(Data entries)
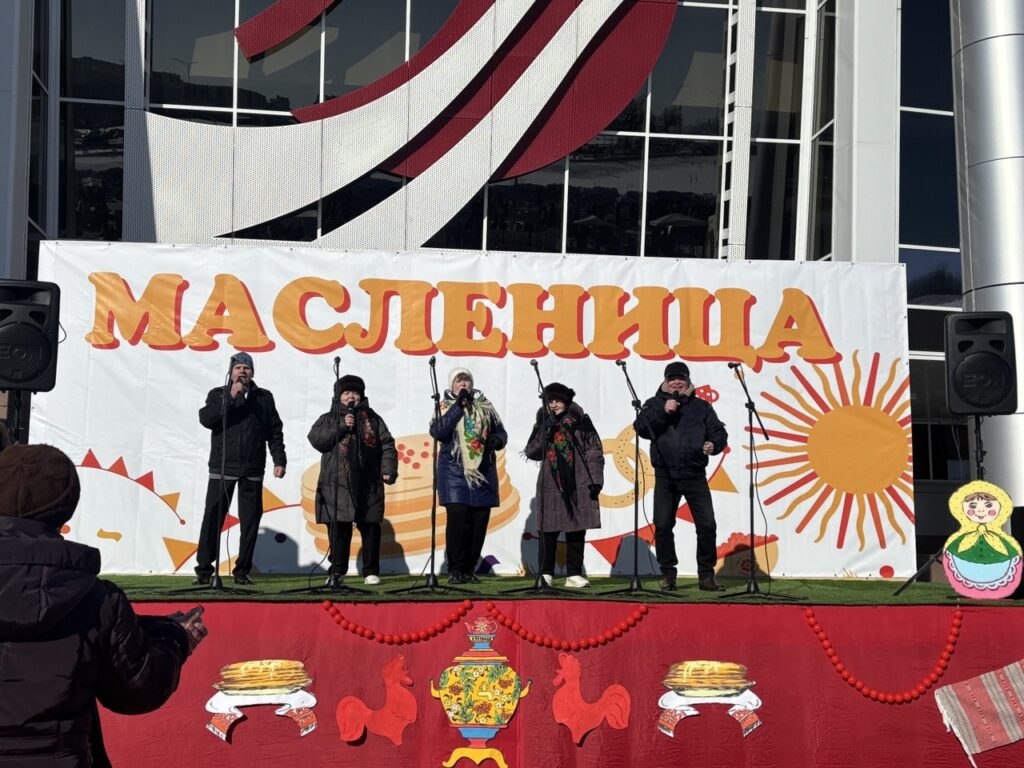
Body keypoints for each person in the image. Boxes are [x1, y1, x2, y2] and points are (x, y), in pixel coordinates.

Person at [0, 444, 206, 768]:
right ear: (66, 505)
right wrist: (175, 640)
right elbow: (137, 689)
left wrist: (163, 633)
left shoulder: (98, 600)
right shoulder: (96, 598)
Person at [635, 361, 728, 591]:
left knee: (707, 525)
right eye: (672, 378)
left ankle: (706, 575)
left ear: (688, 381)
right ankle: (668, 574)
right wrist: (664, 412)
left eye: (681, 378)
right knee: (663, 524)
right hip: (665, 475)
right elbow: (642, 428)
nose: (676, 382)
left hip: (695, 474)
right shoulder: (654, 403)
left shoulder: (702, 407)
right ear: (665, 382)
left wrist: (714, 444)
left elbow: (719, 432)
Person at [195, 352, 286, 585]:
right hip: (222, 467)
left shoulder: (264, 398)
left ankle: (242, 571)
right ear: (231, 372)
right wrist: (230, 397)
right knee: (213, 519)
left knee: (250, 522)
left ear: (252, 373)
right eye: (238, 368)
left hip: (252, 469)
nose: (242, 371)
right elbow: (206, 419)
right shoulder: (218, 394)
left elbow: (274, 430)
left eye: (246, 368)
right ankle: (204, 571)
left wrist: (279, 460)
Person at [308, 374, 398, 586]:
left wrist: (388, 469)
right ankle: (337, 571)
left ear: (361, 396)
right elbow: (317, 440)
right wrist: (342, 425)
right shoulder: (328, 418)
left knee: (370, 526)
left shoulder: (372, 419)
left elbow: (387, 444)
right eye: (346, 393)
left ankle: (371, 571)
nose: (351, 397)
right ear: (338, 396)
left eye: (355, 393)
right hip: (337, 482)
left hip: (368, 481)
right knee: (339, 528)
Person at [430, 367, 508, 584]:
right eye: (459, 381)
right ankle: (455, 569)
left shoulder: (485, 405)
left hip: (482, 472)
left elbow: (501, 431)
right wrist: (458, 406)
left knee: (478, 523)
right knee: (458, 520)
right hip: (454, 472)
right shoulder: (444, 406)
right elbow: (439, 432)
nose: (463, 384)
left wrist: (498, 440)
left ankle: (468, 570)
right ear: (452, 385)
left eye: (466, 381)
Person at [524, 383, 604, 588]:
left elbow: (594, 451)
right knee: (548, 530)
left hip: (578, 482)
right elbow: (532, 452)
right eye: (550, 401)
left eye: (557, 401)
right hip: (550, 483)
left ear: (566, 402)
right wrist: (546, 431)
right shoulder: (543, 422)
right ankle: (546, 573)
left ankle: (574, 574)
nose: (553, 405)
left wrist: (595, 480)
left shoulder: (581, 421)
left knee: (577, 528)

» WHAT NEEDS TO BE DONE
Without the pictures, give the entries above back exactly.

» FINAL ANSWER
Body keypoints for each person in the image. Boxes are [x1, y1, x2, y2] and points are (x, y), in pixel coordinates.

Person at [0, 444, 206, 768]:
right ear: (66, 505)
right wrist: (175, 640)
right elbow: (137, 689)
left wrist: (163, 633)
left shoulder: (98, 600)
right shoulder: (96, 598)
Person at [635, 361, 728, 591]:
left knee: (707, 525)
right eye: (672, 378)
left ankle: (706, 575)
left ear: (688, 381)
right ankle: (668, 574)
right wrist: (664, 412)
left eye: (681, 378)
right knee: (663, 524)
right hip: (665, 475)
right elbow: (642, 428)
nose: (676, 382)
left hip: (695, 474)
right shoulder: (654, 403)
left shoulder: (702, 407)
right ear: (665, 382)
left wrist: (714, 444)
left elbow: (719, 432)
Person at [195, 352, 286, 585]:
right hip: (222, 467)
left shoulder: (264, 398)
left ankle: (242, 571)
right ear: (231, 372)
right wrist: (230, 397)
right knee: (213, 519)
left knee: (250, 522)
left ear: (252, 373)
right eye: (238, 368)
left hip: (252, 469)
nose: (242, 371)
right elbow: (206, 419)
right shoulder: (218, 394)
left elbow: (274, 430)
left eye: (246, 368)
right ankle: (204, 571)
left wrist: (279, 460)
Person at [308, 374, 398, 586]:
left wrist: (388, 469)
right ankle: (337, 571)
left ear: (361, 396)
right elbow: (317, 440)
right wrist: (342, 425)
right shoulder: (328, 418)
left knee: (370, 526)
left shoulder: (372, 419)
left elbow: (387, 444)
right eye: (346, 393)
left ankle: (371, 571)
nose: (351, 397)
right ear: (338, 396)
left eye: (355, 393)
right hip: (337, 482)
left hip: (368, 481)
right knee: (339, 528)
Person at [430, 367, 508, 584]:
right eye: (459, 381)
right ankle: (455, 569)
left shoulder: (485, 405)
left hip: (482, 472)
left elbow: (501, 431)
right wrist: (458, 406)
left knee: (478, 523)
right knee: (458, 520)
right hip: (454, 472)
right shoulder: (444, 406)
right elbow: (439, 432)
nose: (463, 384)
left wrist: (498, 440)
left ankle: (468, 570)
right ear: (452, 385)
left eye: (466, 381)
Person at [524, 383, 604, 588]:
left elbow: (594, 451)
right knee: (548, 530)
left hip: (578, 482)
right elbow: (532, 452)
right eye: (550, 401)
left eye: (557, 401)
right hip: (550, 483)
left ear: (566, 402)
right wrist: (546, 431)
right shoulder: (543, 422)
right ankle: (546, 573)
left ankle: (574, 574)
nose: (553, 405)
left wrist: (595, 480)
left shoulder: (581, 421)
left knee: (577, 528)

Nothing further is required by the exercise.